Among the lines below, copy each one in which "owner" appears.

[[ MATERIAL FOR THE TASK, beginning ]]

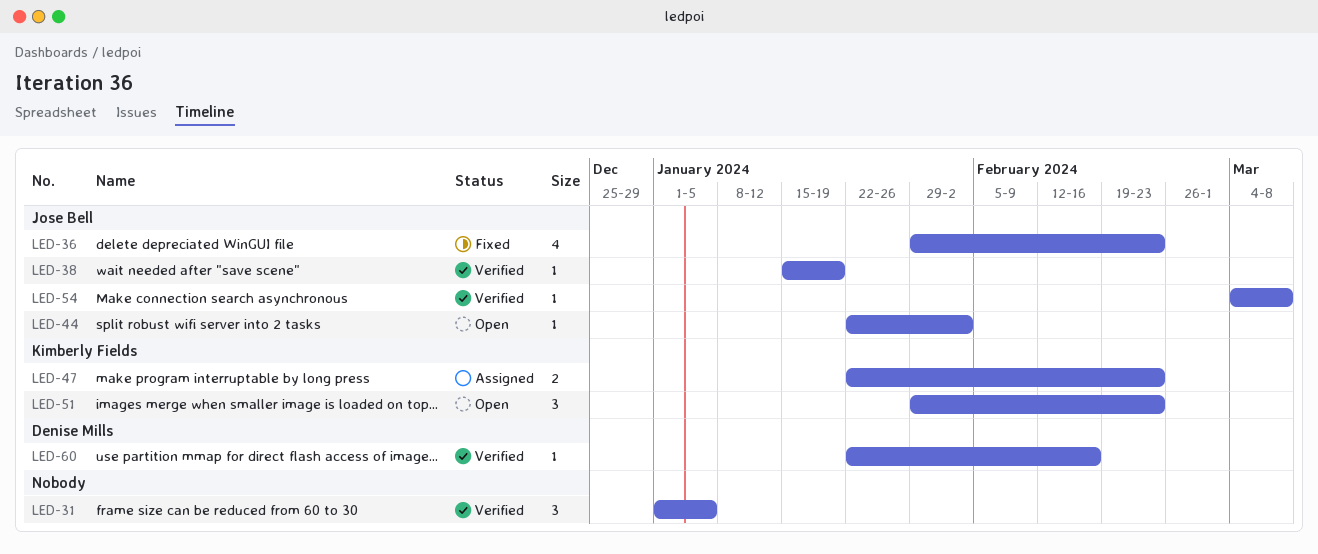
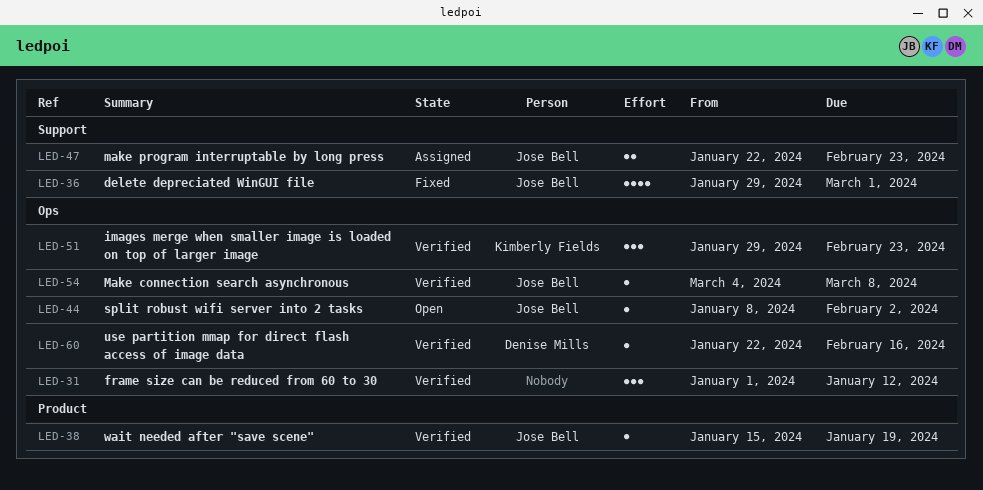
LED-31, due: Jan 5 -> Jan 12
LED-36, due: Feb 23 -> Mar 1
LED-44, start: Jan 22 -> Jan 8
LED-47, owner: Kimberly Fields -> Jose Bell
LED-51, status: Open -> Verified

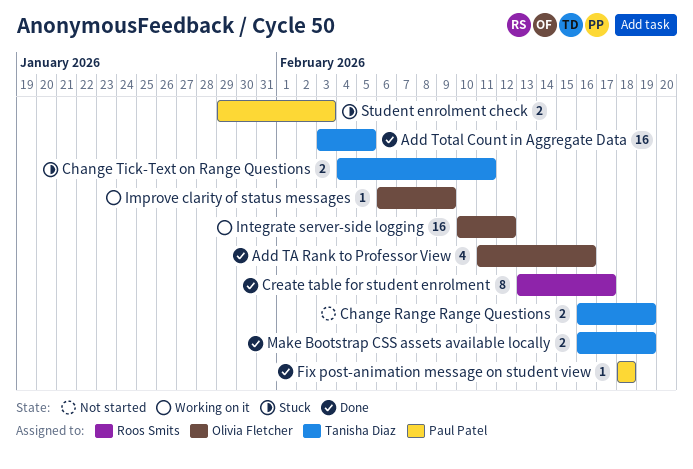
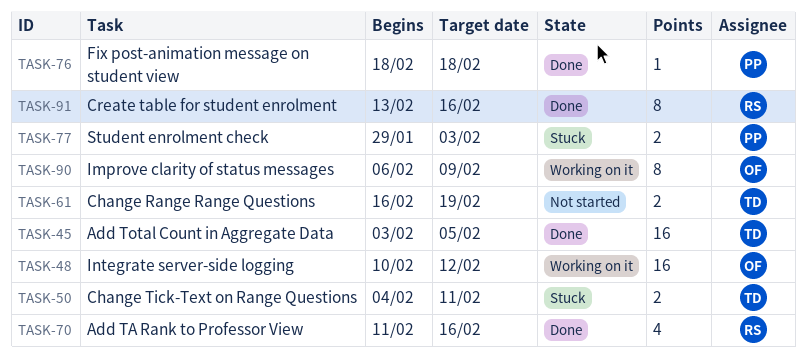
Add TA Rank to Professor View, owner: Olivia Fletcher -> Roos Smits
Create table for student enrolment, due: Feb 17 -> Feb 16
Improve clarity of status messages, estimate: 1 -> 8
Make Bootstrap CSS assets available locally: present -> none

[[ MATERIAL FOR THE TASK, end ]]

[RESPONSE TO THIS EXERCISE]
LED-47, owner: Kimberly Fields -> Jose Bell
Add TA Rank to Professor View, owner: Olivia Fletcher -> Roos Smits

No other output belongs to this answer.